SELECTED EXCERPT Block Start

Bolivia was one of the region's steadiest economic success stories during the near 14-year rule of left-wing Indigenous leader Evo Morales, which ended in 2019, averaging 4.9 per cent annual GDP (gross domestic product) growth, according to the International Monetary Fund.

The former coca farmer's brand of socialist capitalism lifted many Bolivians out of poverty and saw the middle class grow from 35 per cent to 58 per cent of the population between 2005 and 2017, official data shows.

Yet the coronavirus threatens to undermine such gains.

Bolivia's economy, dominated by farming and natural gas exports, shrank by 7.3 per cent last year, while the number of poor people - defined as those earning less than $US5.50 a day - rose from 22 per cent to 31 per cent, the World Bank estimates.

Reskilling workers will be vital to achieving a sustained recovery, labour experts said.

SELECTED EXCERPT Block End
LISTED ENTRIES Block Start

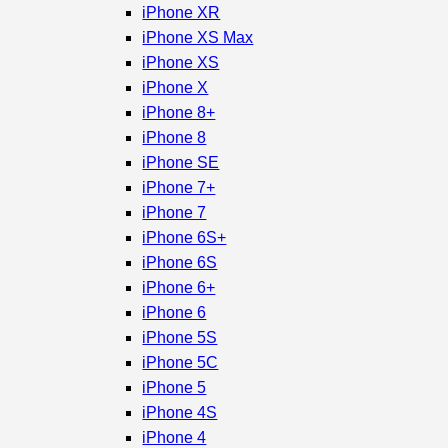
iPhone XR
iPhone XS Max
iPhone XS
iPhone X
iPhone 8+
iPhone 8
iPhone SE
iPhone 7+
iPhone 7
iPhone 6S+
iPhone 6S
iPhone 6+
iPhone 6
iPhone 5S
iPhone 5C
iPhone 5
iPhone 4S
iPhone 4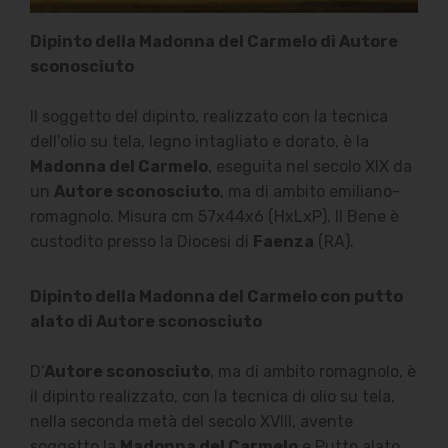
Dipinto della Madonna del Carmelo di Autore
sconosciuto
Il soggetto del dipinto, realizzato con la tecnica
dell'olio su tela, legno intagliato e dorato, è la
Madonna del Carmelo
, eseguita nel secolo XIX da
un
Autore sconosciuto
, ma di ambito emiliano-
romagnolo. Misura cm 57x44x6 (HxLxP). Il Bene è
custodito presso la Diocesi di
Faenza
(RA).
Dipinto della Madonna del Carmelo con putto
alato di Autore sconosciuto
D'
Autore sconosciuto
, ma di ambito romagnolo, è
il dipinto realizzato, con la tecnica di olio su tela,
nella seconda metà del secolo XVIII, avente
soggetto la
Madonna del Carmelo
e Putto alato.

LISTED ENTRIES Block End

### WORK INSTRUCTION
In the text on Bolivia's economy, write out everything from "The former coca" down to "labour experts said.", substituting "pandemic" for "coronavirus".

### RESULT OF THIS EXERCISE
The former coca farmer's brand of socialist capitalism lifted many Bolivians out of poverty and saw the middle class grow from 35 per cent to 58 per cent of the population between 2005 and 2017, official data shows.

Yet the pandemic threatens to undermine such gains.

Bolivia's economy, dominated by farming and natural gas exports, shrank by 7.3 per cent last year, while the number of poor people - defined as those earning less than $US5.50 a day - rose from 22 per cent to 31 per cent, the World Bank estimates.

Reskilling workers will be vital to achieving a sustained recovery, labour experts said.